Ebola-targeted, untargeted violence increases disease transmission in DRC outbreak
A time-series study of the ongoing Ebola virus disease outbreak in the Democratic Republic of the Congo showed that both Ebola-targeted and untargeted violence increased transmission of the disease, especially when civilians were involved, according to findings in The Journal of Infectious Diseases.
“Of the more than 36 recorded Ebola virus disease (EVD) outbreaks globally, the current 2018-2020 outbreak in eastern Democratic Republic of the Congo (DRC) is the first to occur in an active conflict zone, where responders have faced both widespread violence and active community resistance targeting their efforts,” John Daniel Kelly, MD, MPH, assistant professor of epidemiology and biostatistics at University of California, San Francisco’s School of Medicine, and colleagues wrote. “The current DRC outbreak, as WHO Director-General Tedros Adhanom Ghebreyesus, PhD, MSc, describes, is different: ‘We’re not just fighting Ebola virus; we’re fighting insecurity, violence, misinformation, mistrust and the politicization of an outbreak.’”

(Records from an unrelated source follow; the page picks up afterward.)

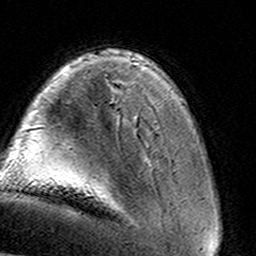
Breast MRI (dynamic contrast-enhanced), one axial slice. Slice 25 of 160 in the series (ordered by position). Cropped to one breast. Dynamic contrast-enhanced series, time point 2 of 8 at this slice position (early post-contrast). 3 T. TE 4.6 ms, TR 7.4 ms. 1 mm slice thickness. 256 × 256 image matrix, field of view 145 × 145 mm. Female patient.
Annotated regions visible in this slice (semi-automatically segmented with operator editing):
- enhancing-tissue mask used for the functional tumour volume (all voxels passing the contrast-enhancement thresholds inside the analysis volume; usually the tumour): box from (x=135, y=119) to (x=137, y=124) px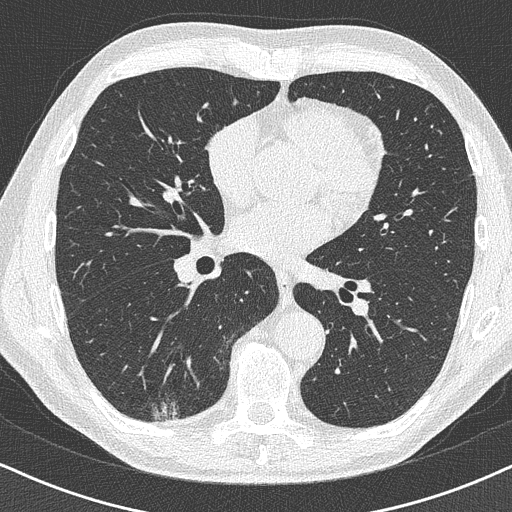
Axial slice from a low-dose chest CT screening exam. Baseline screening round. Lung window (W 1500 / L -600 HU). 1 mm slice thickness. 120 kVp. 512 × 512 image matrix. Male, age 63 years at enrolment.
Expert reader's lesion annotation, box from (x=127, y=357) to (x=199, y=427) px. Reader record for this screening exam (exam-level; its link to the box is not recorded): non-calcified nodule or mass ≥4 mm, right lower lobe, 16 × 13 mm, poorly defined margins. Later outcome: lung cancer diagnosed 74 days after this screen — adenocarcinoma, NOS, right lower lobe, moderately differentiated (G2), stage IA (AJCC 6th edition), 20 mm at pathology.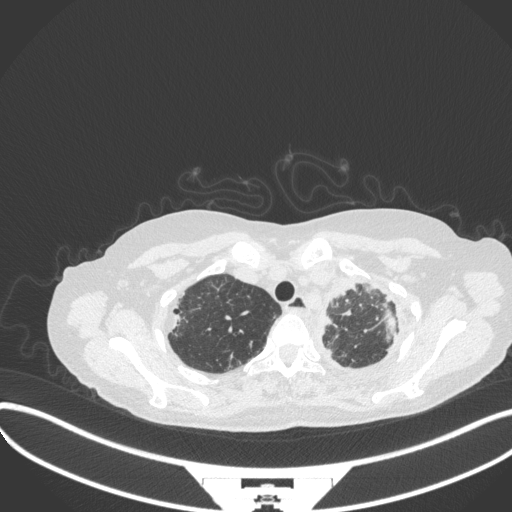
Chest CT, one axial slice; position 292 of 373 along the scan axis; reconstruction kernel B31f; lung window (W 1500 / L -600 HU); 1 mm slice thickness; 512 × 512 image matrix, field of view 400 × 400 mm. Female patient, age 56 years. Case-level facts recorded for this patient, not image findings: clinical TNM (as recorded): T1 N0 M0.
Outlined on this slice (bounding box drawn by a radiologist):
- lung tumour (recorded histology: adenocarcinoma): bounding box <378,300,397,340> (left, top, right, bottom; pixels)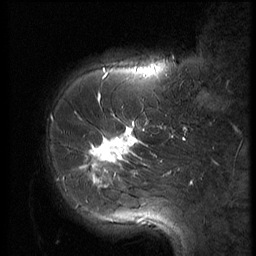
Breast MRI (dynamic contrast-enhanced), one sagittal slice; slice 18 of 56 in the series (ordered by position); 3 images stored at this slice position (order not interpretable as contrast timing); 1.5 T; TE 4.2 ms, TR 9 ms; 2.5 mm slice thickness; 256 × 256 image matrix. Female patient, age 61 years. Case-level facts recorded for this patient, not image findings: setting: breast cancer imaged before/during neoadjuvant chemotherapy; receptor status: HR-positive, HER2-negative.
Structures marked on this image (semi-automatic segmentation, software-assisted and operator-edited):
- analysis volume of interest (the breast-tissue region the enhancement analysis was run in; not a lesion): box from (x=47, y=89) to (x=153, y=191) px
- tumour enhancement mask (voxels above the 140 % enhancement threshold inside the analysis volume of interest): (x=81, y=98)–(x=144, y=188)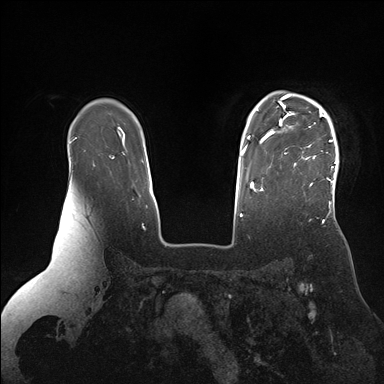
Breast MRI (dynamic contrast-enhanced), one axial slice; slice 125 of 176 in the series (ordered by position); dynamic contrast-enhanced series, time point 2 of 7 at this slice position (early post-contrast); 1.5 T; TE 1.5 ms, TR 4.1 ms; 1.1 mm slice thickness; 384 × 384 image matrix, field of view 340 × 340 mm. Female patient.
Outlined on this slice (semi-automatically segmented with operator editing):
- enhancing-tissue mask used for the functional tumour volume (all voxels passing the contrast-enhancement thresholds inside the analysis volume; usually the tumour): bounding box <265,93,339,193> (left, top, right, bottom; pixels)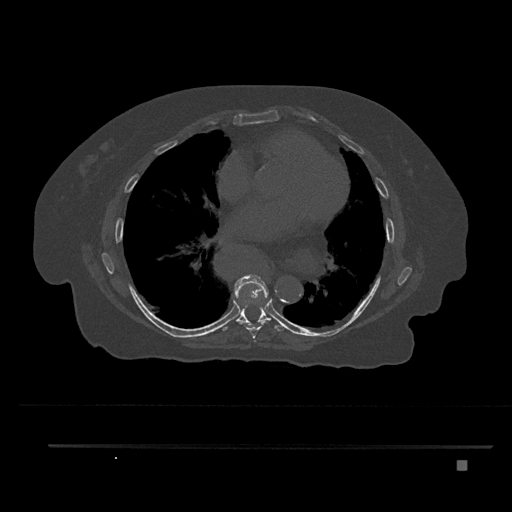
CT including the spine, one axial slice. Slice 464 of 797 in the series (ordered by position). Reconstruction kernel Br40s/3. Bone window (W 1800 / L 400 HU). 512 × 512 image matrix, field of view 437 × 437 mm. Female patient, age 76 years. Case-level facts recorded for this patient, not image findings: primary cancer: lung; vertebrae with lytic lesions (as recorded): T11, L3.
Outlined on this slice (semi-automatic segmentation, software-assisted and operator-edited):
- T6 vertebra: bounding box [x1, y1, x2, y2] px = [254, 340, 256, 342]
- T7 vertebra: [234, 274, 268, 339]
- T8 vertebra: [222, 303, 287, 332]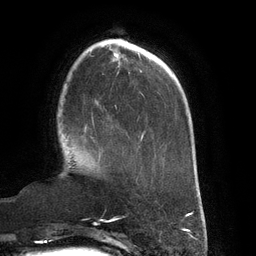
Breast MRI (dynamic contrast-enhanced), one axial slice; position 38 of 134 along the scan axis; cropped to one breast; dynamic contrast-enhanced series, time point 2 of 6 at this slice position (early post-contrast); 3 T; TE 2.7 ms, TR 6.5 ms; 256 × 256 image matrix, field of view 200 × 200 mm. Female patient.
Outlined on this slice (semi-automatic segmentation, software-assisted and operator-edited):
- enhancing-tissue mask used for the functional tumour volume (all voxels passing the contrast-enhancement thresholds inside the analysis volume; usually the tumour): bounding box <84,123,94,132> (left, top, right, bottom; pixels)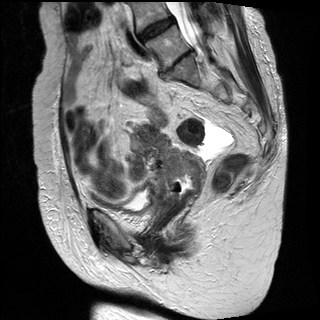
Pelvic MRI for cervical cancer, one sagittal slice; slice 12 of 30 in the series (ordered by position); T2-weighted; 1.5 T; TE 89 ms, TR 2930 ms; 4 mm slice thickness; 320 × 320 image matrix. Female patient, age 61 years.
Structures marked on this image (expert manual segmentation):
- cervical tumour: bounding box <129,124,206,220> (left, top, right, bottom; pixels)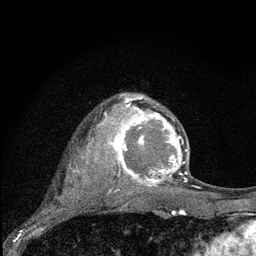
Breast MRI (dynamic contrast-enhanced), one axial slice; slice 57 of 80 in the series (ordered by position); cropped to one breast; dynamic contrast-enhanced series, time point 2 of 7 at this slice position (early post-contrast); 3 T; TE 2.2 ms, TR 6 ms; 2 mm slice thickness; 256 × 256 image matrix, field of view 140 × 140 mm. Female patient.
Outlined on this slice (semi-automatic segmentation, software-assisted and operator-edited):
- enhancing-tissue mask used for the functional tumour volume (all voxels passing the contrast-enhancement thresholds inside the analysis volume; usually the tumour): box from (x=103, y=94) to (x=188, y=191) px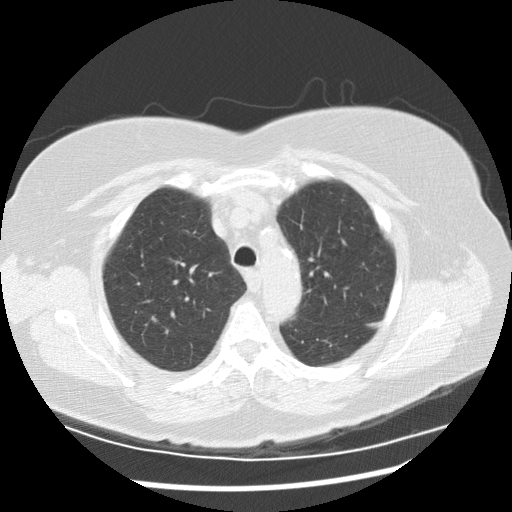
Chest CT (low-dose screening protocol), one axial image, second screening round (one year after baseline), lung window (W 1500 / L -600 HU). Female participant, aged 72 years at enrolment. Current smoker at enrolment.
Lesion marked by an expert reader, box from (x=139, y=310) to (x=166, y=333) px. Screening reader's record for this exam: no non-calcified nodule ≥4 mm recorded. Official screen result: negative screen, minor abnormalities not suspicious for lung cancer. Lung cancer was diagnosed 507 days after this screen (after the third annual screen): squamous cell carcinoma, NOS, right upper lobe, poorly differentiated (G3), stage IIIA (AJCC 6th edition), 22 mm at pathology.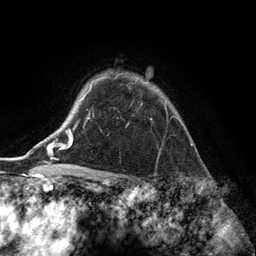
Breast MRI (dynamic contrast-enhanced), one axial slice. Cropped to one breast. Dynamic contrast-enhanced series, time point 2 of 6 at this slice position (early post-contrast). 3 T. TE 2.8 ms, TR 7.3 ms. 1.2 mm slice thickness. 256 × 256 image matrix, field of view 180 × 180 mm. Female patient.
Outlined on this slice (semi-automatically segmented with operator editing):
- enhancing-tissue mask used for the functional tumour volume (all voxels passing the contrast-enhancement thresholds inside the analysis volume; usually the tumour): bounding box (x1, y1, x2, y2) in pixels: (88, 73, 167, 119)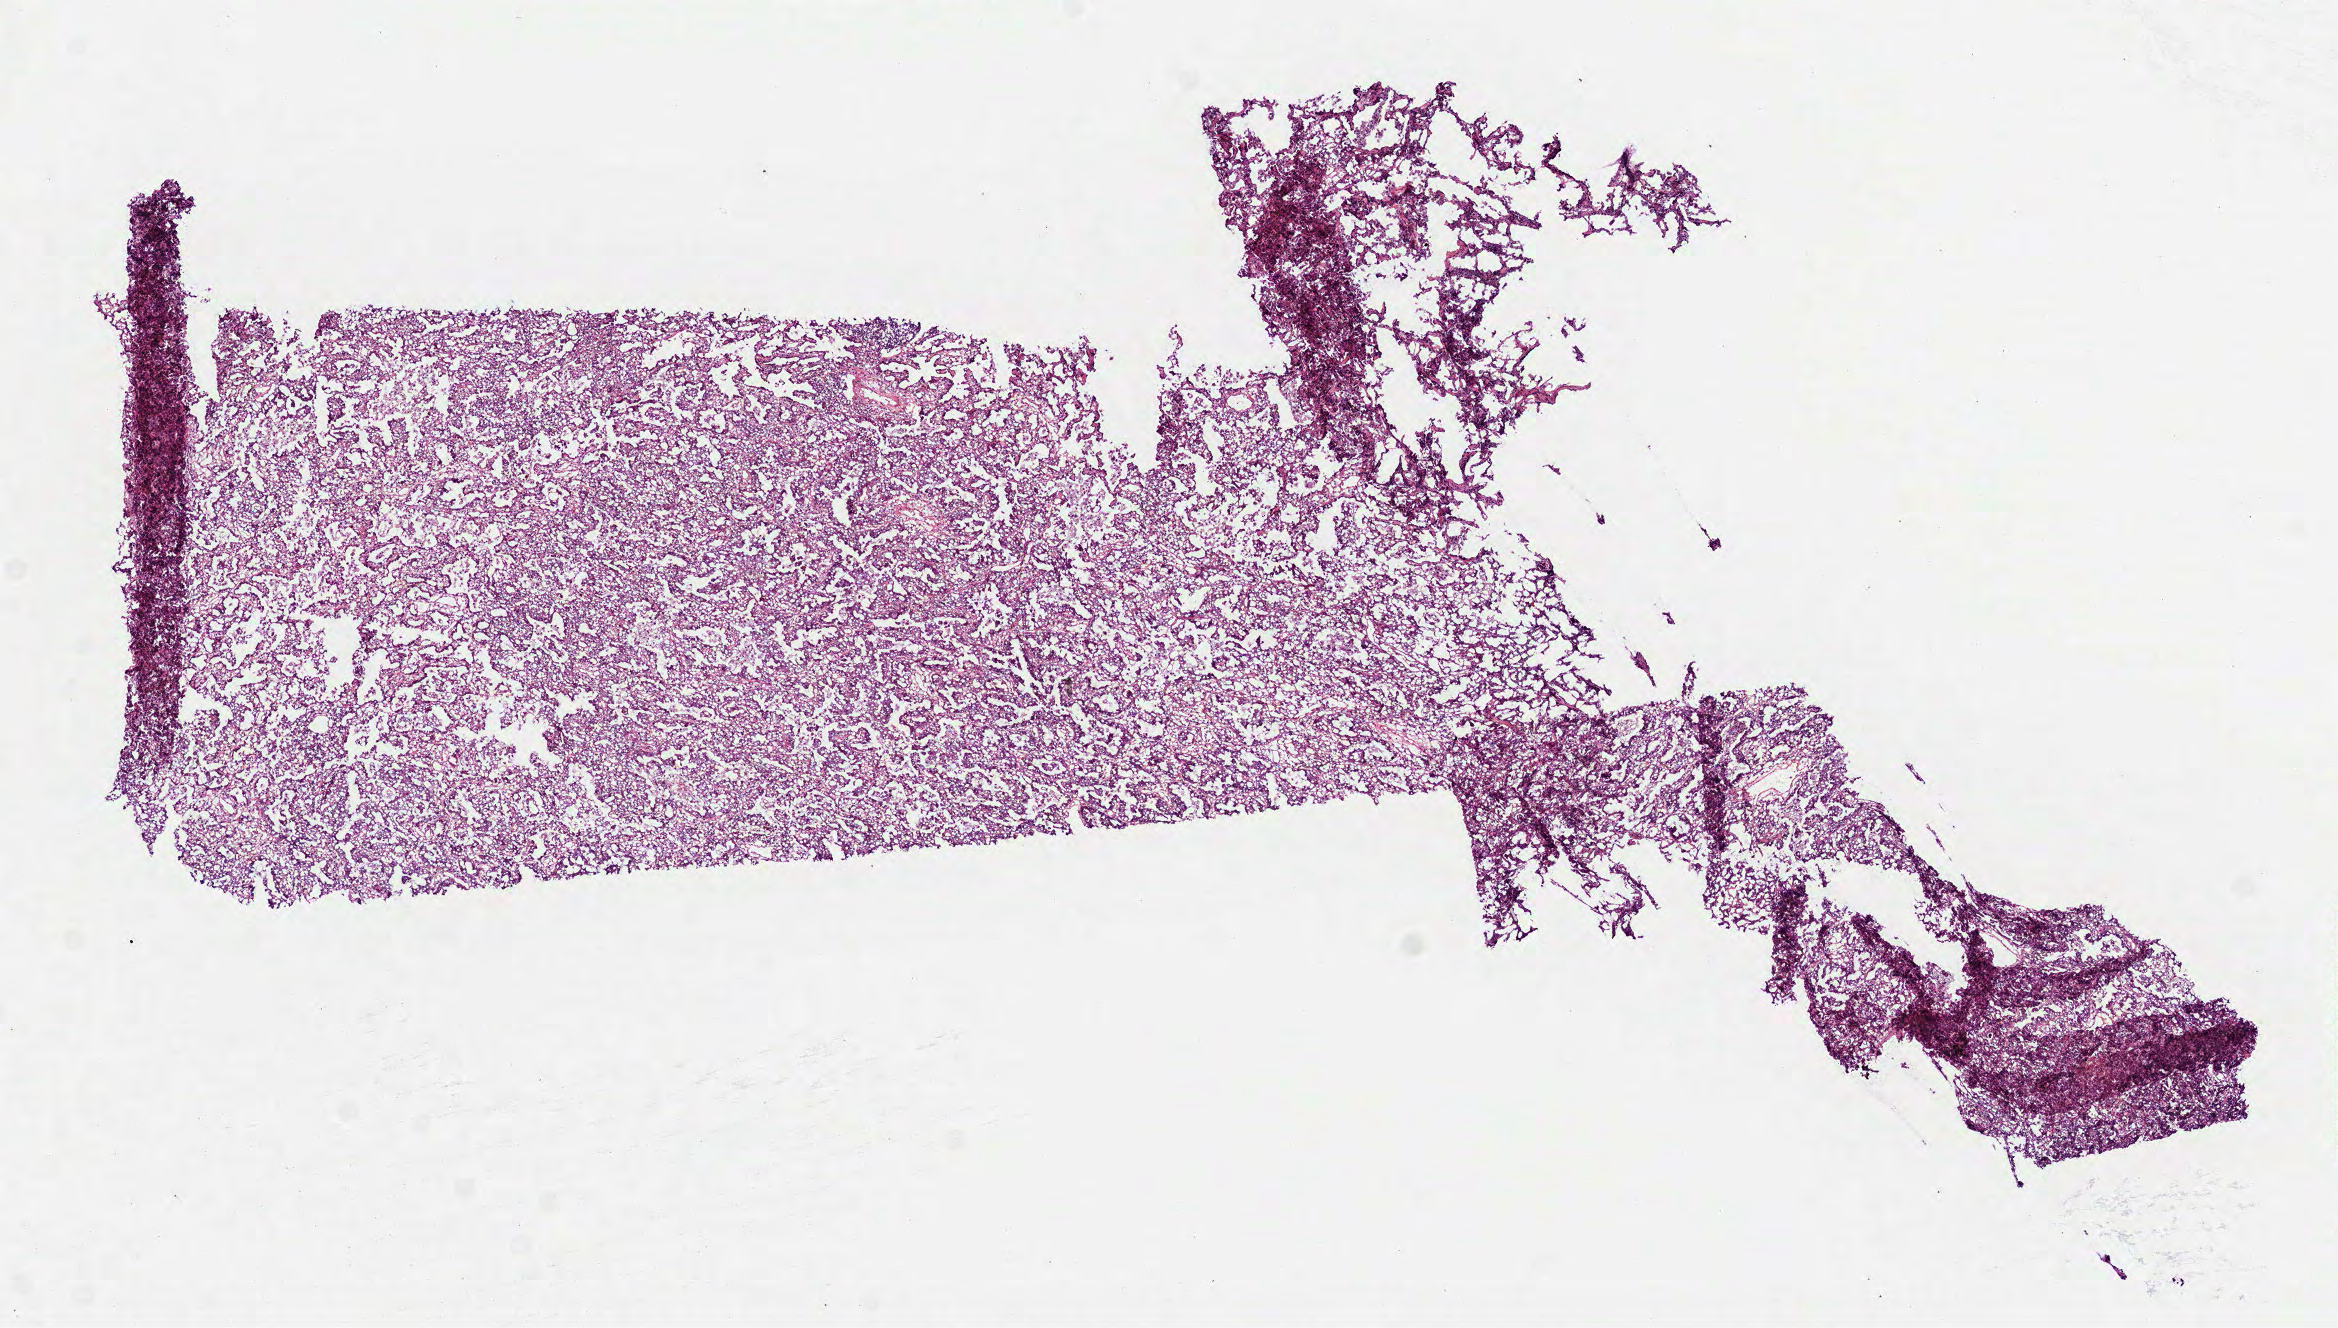
Hematoxylin and eosin (H&E) stained whole-slide image, low-resolution overview of the scanned area, about 9.4 x 5.4 mm; frozen section from the top of the tissue portion; sample: primary tumour, lung. Female patient; age at initial diagnosis 62 years. Pathologist review of this section (percent, as recorded): tumour cells 93%, tumour nuclei 75%, normal cells 0%, stromal cells 5%, necrosis 2%.
• laterality: left
• AJCC pathologic stage: IB
• histologic diagnosis: Bronchiolo-alveolar carcinoma, non-mucinous (upper lobe, lung)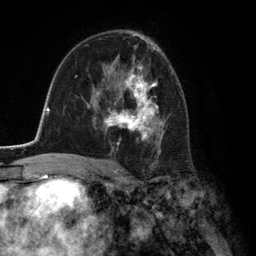
Breast MRI (dynamic contrast-enhanced), one axial slice; slice 79 of 134 in the series (ordered by position); cropped to one breast; dynamic contrast-enhanced series, time point 2 of 6 at this slice position (early post-contrast); 3 T; TE 2.8 ms, TR 7.3 ms; 256 × 256 image matrix, field of view 180 × 180 mm. Female patient.
Annotated regions visible in this slice (semi-automatic segmentation, software-assisted and operator-edited):
- enhancing-tissue mask used for the functional tumour volume (all voxels passing the contrast-enhancement thresholds inside the analysis volume; usually the tumour): bounding box <92,65,163,154> (left, top, right, bottom; pixels)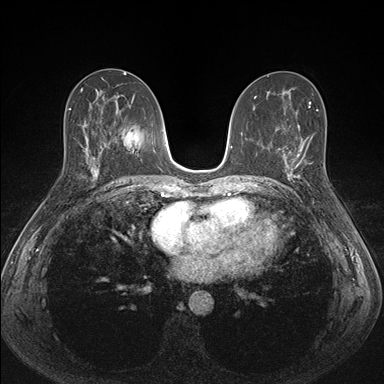
Breast MRI (dynamic contrast-enhanced), one axial slice; position 81 of 176 along the scan axis; dynamic contrast-enhanced series, time point 2 of 7 at this slice position (early post-contrast); 1.5 T; TE 1.5 ms, TR 4.1 ms; 1.1 mm slice thickness; 384 × 384 image matrix. Female patient.
Structures marked on this image (semi-automatic segmentation, software-assisted and operator-edited):
- enhancing-tissue mask used for the functional tumour volume (all voxels passing the contrast-enhancement thresholds inside the analysis volume; usually the tumour): bounding box <287,151,314,204> (left, top, right, bottom; pixels)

To determine the role of violence in EVD transmission, researchers used time-series data of case counts to compare individuals who lived in Ebola-affected health zones in the DRC from April 2018 to August 2019. According to the study, exposure was defined as the number of violent events per health zone. Health zones were categorized as "Ebola targeted" or "Ebola untargeted" and further as "civilian involvement," "militia/political” or “protests." Researchers then estimated the daily reproduction number (Rt) by health zone and fit a linear time-series regression to model the relationship.
Overall, the average Rt was 1.06 (95% CI, 1.02-1.11). According to the study, a mean of 2.92 violent events resulted in a cumulative absolute increase in Rt of 0.1 (95% CI, 0.05-0.15), therefore showing that more violent events increased EVD transmission (P = .03). Additionally, when the researchers considered violent events in the 95th percentile over a 21-day period, and its relative impact on Rt Ebola-targeted events, the study showed that Ebola-targeted events corresponded to an Rt of 1.52 (95% CI, 1.30-1.74), whereas civilian-involved events corresponded to an Rt of 1.43 (95% CI, 1.21-1.35). Untargeted events corresponded to an Rt of 1.18 (95% CI, 1.02-1.35); of these, militia/political, or “ville morte,” events increased transmission.
“The types of violence that we identified may have a role in subsequent outbreaks because this is not likely to be the last time that a disease outbreak occurs in a high-conflict setting where there are challenges to providing timely and effective care to afflicted communities,” the authors wrote. “Under these circumstances, EVD has the potential to become an endemic disease, and until appropriate strategies are developed and implemented to protect health workers, allay conflict and insecurity, protect civilians, and rebuild trust, many scholars predict this outbreak may continue for the foreseeable future while Ebola responders struggle to contain it.”